→ **THE DATA**
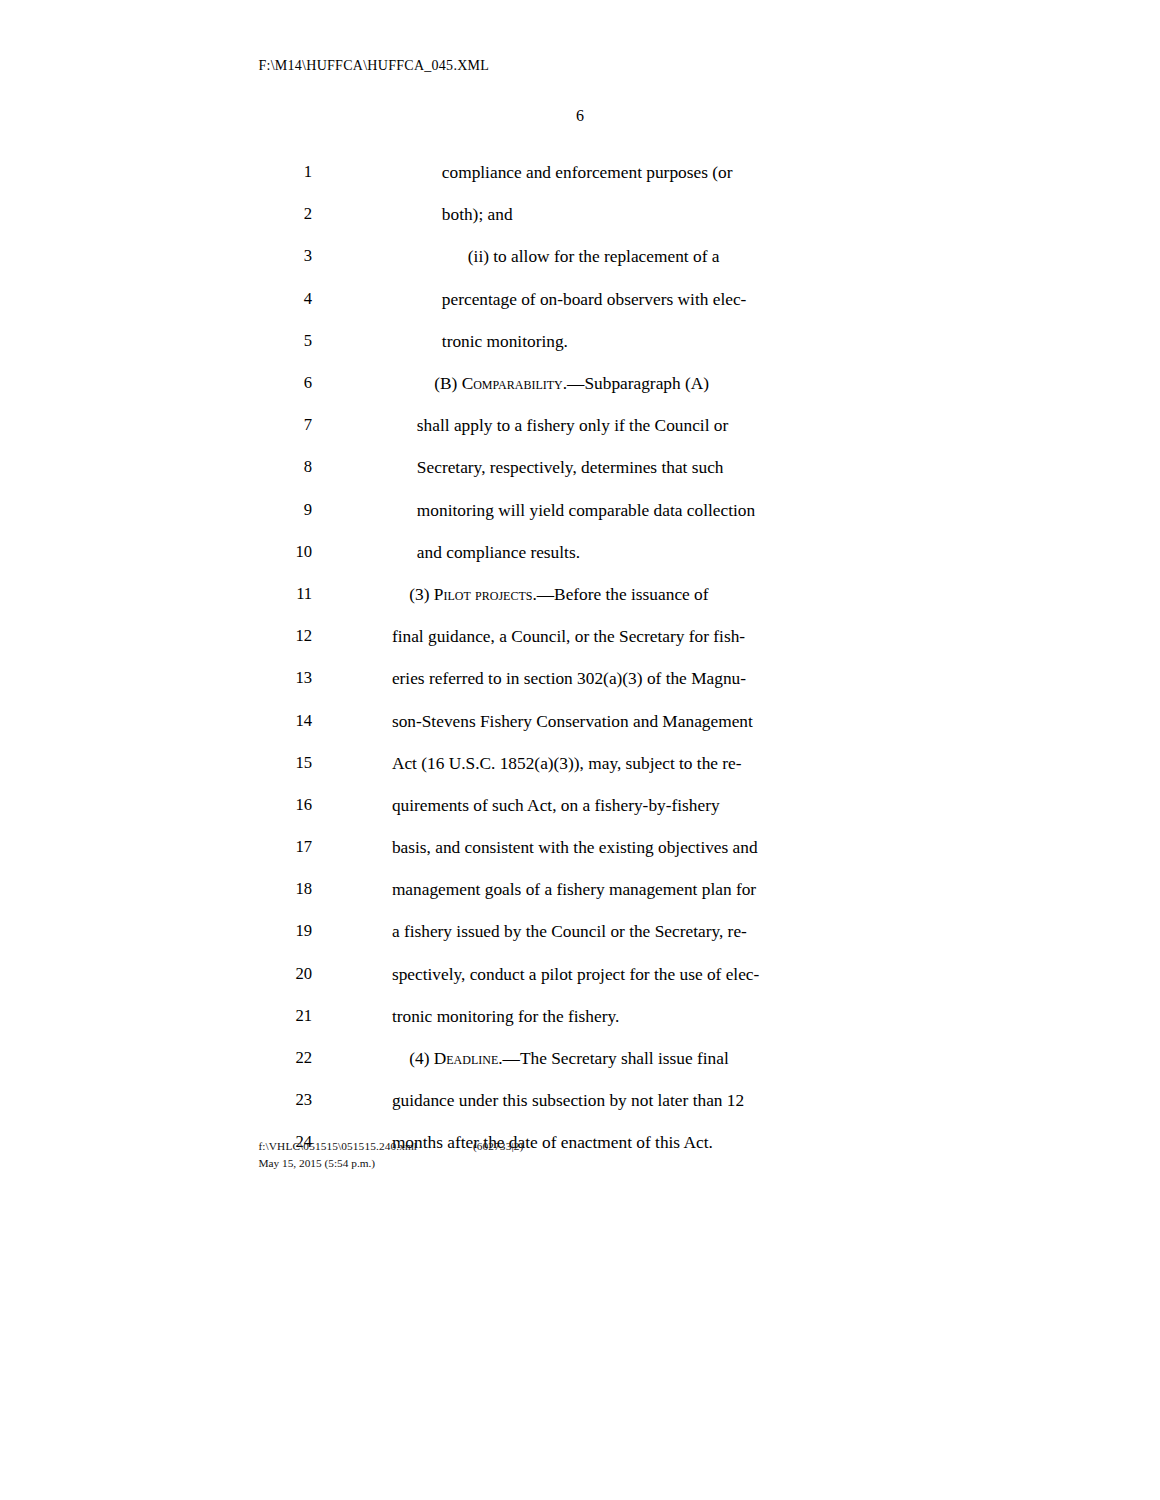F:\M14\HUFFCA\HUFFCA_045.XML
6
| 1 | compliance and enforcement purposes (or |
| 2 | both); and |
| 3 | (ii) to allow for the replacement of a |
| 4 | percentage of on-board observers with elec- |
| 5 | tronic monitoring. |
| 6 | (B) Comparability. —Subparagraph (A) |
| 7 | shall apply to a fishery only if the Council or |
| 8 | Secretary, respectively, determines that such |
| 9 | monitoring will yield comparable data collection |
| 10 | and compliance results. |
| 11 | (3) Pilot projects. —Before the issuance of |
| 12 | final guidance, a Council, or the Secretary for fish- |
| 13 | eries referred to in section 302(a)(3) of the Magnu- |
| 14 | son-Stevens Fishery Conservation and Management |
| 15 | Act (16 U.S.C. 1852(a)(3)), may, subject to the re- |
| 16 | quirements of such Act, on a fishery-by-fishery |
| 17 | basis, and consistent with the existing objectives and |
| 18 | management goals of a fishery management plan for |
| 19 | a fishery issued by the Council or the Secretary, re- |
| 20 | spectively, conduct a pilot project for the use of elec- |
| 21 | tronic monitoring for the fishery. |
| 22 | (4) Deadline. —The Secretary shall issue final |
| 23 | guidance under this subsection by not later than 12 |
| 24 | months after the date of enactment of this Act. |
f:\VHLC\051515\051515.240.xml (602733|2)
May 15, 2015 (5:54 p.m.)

--

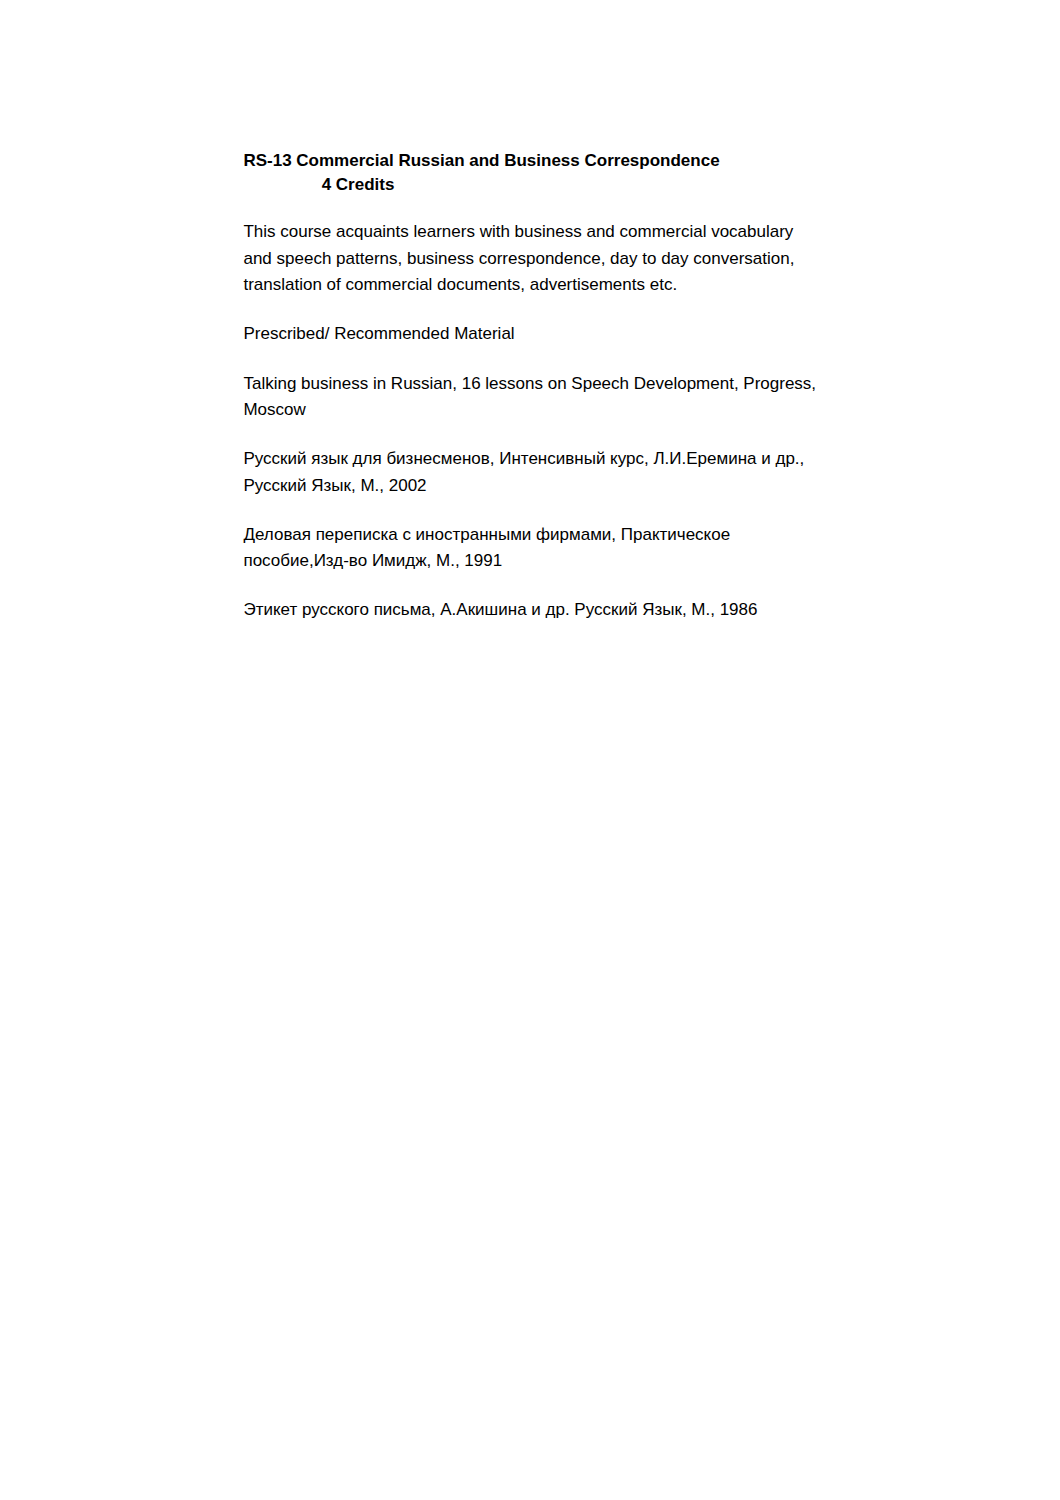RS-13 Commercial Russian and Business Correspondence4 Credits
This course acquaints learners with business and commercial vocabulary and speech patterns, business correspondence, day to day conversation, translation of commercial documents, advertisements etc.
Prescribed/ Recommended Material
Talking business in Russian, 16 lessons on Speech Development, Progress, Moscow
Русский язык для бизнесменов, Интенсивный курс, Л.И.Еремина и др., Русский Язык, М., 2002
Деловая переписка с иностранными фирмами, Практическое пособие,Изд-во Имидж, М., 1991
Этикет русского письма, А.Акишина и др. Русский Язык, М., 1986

* * *

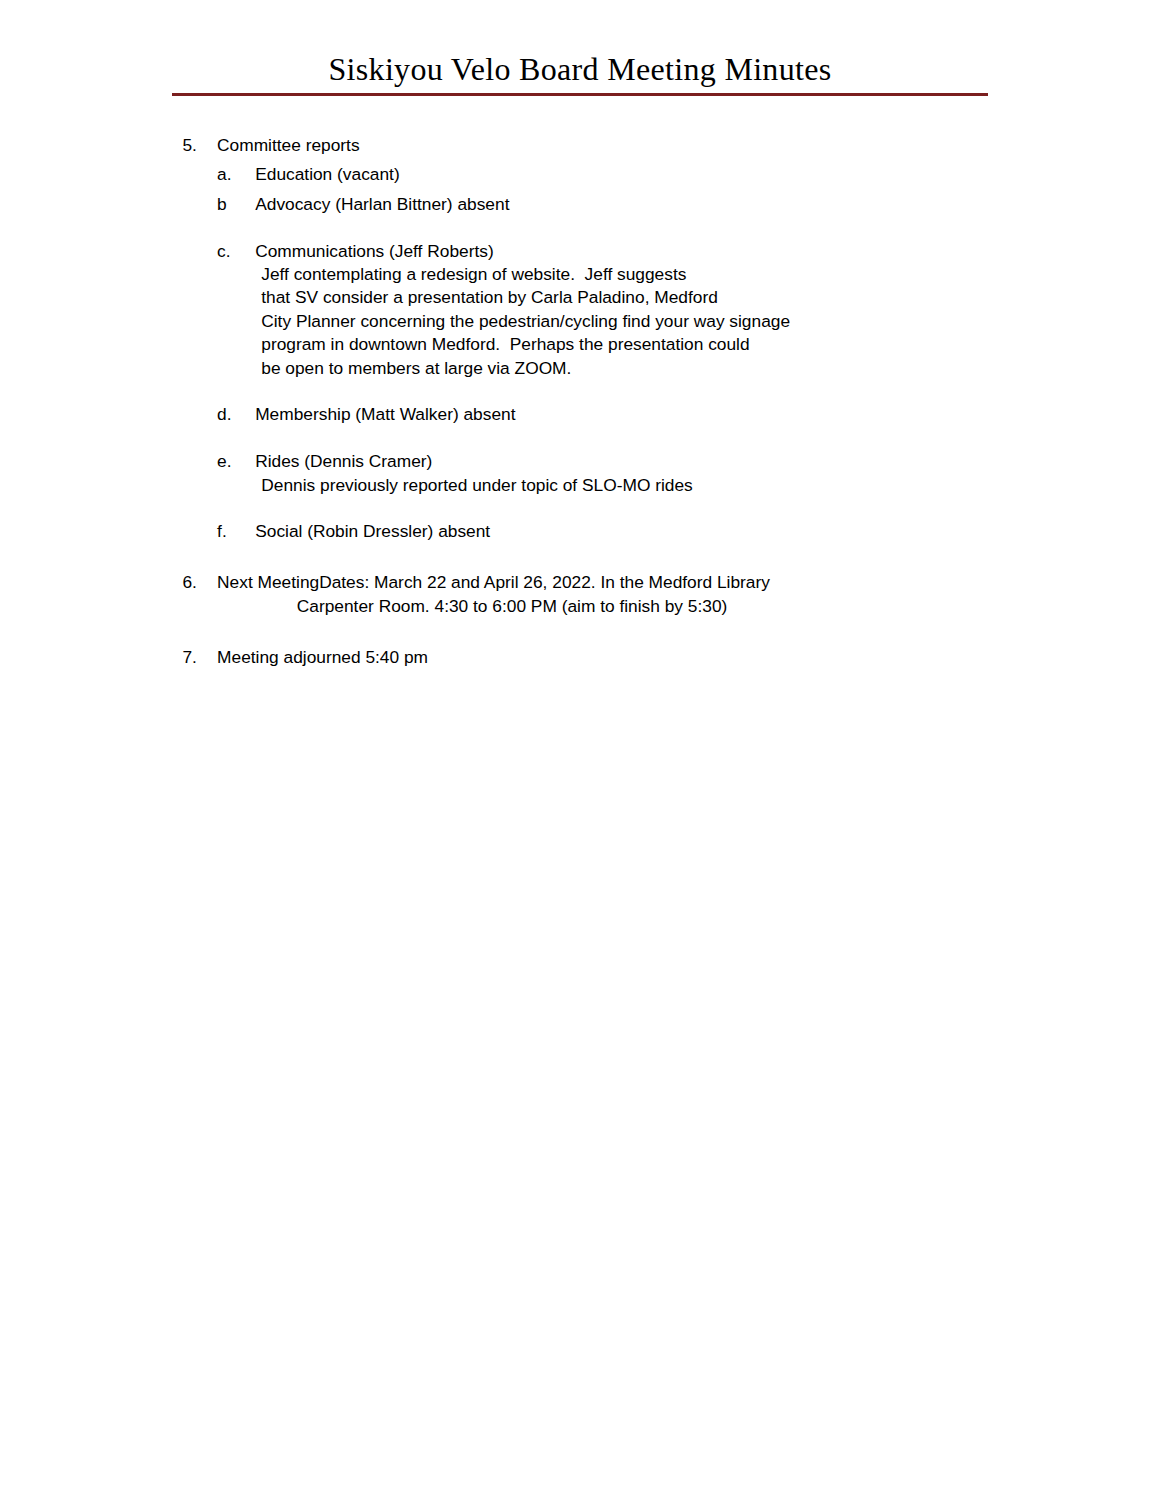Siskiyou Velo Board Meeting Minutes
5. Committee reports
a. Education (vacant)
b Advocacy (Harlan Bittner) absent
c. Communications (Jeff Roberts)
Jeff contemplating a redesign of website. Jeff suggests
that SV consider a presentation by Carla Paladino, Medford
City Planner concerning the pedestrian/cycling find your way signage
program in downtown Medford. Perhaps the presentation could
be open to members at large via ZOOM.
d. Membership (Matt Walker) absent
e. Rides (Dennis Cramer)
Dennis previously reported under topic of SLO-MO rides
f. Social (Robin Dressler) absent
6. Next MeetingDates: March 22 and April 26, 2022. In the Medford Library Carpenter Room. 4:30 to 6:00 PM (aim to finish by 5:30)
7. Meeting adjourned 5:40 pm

→ **YOUR GOAL**
Print, exactly and with no pictures, the lines of the listing above starting at the one that has "F:\M14\HUFFCA\HUFFCA_045.XML" and ending at the one that has "May 15, 2015 (5:54 p.m.)", both included.

→ **ANSWER SECTION**
F:\M14\HUFFCA\HUFFCA_045.XML
6
| 1 | compliance and enforcement purposes (or |
| 2 | both); and |
| 3 | (ii) to allow for the replacement of a |
| 4 | percentage of on-board observers with elec- |
| 5 | tronic monitoring. |
| 6 | (B) Comparability. —Subparagraph (A) |
| 7 | shall apply to a fishery only if the Council or |
| 8 | Secretary, respectively, determines that such |
| 9 | monitoring will yield comparable data collection |
| 10 | and compliance results. |
| 11 | (3) Pilot projects. —Before the issuance of |
| 12 | final guidance, a Council, or the Secretary for fish- |
| 13 | eries referred to in section 302(a)(3) of the Magnu- |
| 14 | son-Stevens Fishery Conservation and Management |
| 15 | Act (16 U.S.C. 1852(a)(3)), may, subject to the re- |
| 16 | quirements of such Act, on a fishery-by-fishery |
| 17 | basis, and consistent with the existing objectives and |
| 18 | management goals of a fishery management plan for |
| 19 | a fishery issued by the Council or the Secretary, re- |
| 20 | spectively, conduct a pilot project for the use of elec- |
| 21 | tronic monitoring for the fishery. |
| 22 | (4) Deadline. —The Secretary shall issue final |
| 23 | guidance under this subsection by not later than 12 |
| 24 | months after the date of enactment of this Act. |
f:\VHLC\051515\051515.240.xml (602733|2)
May 15, 2015 (5:54 p.m.)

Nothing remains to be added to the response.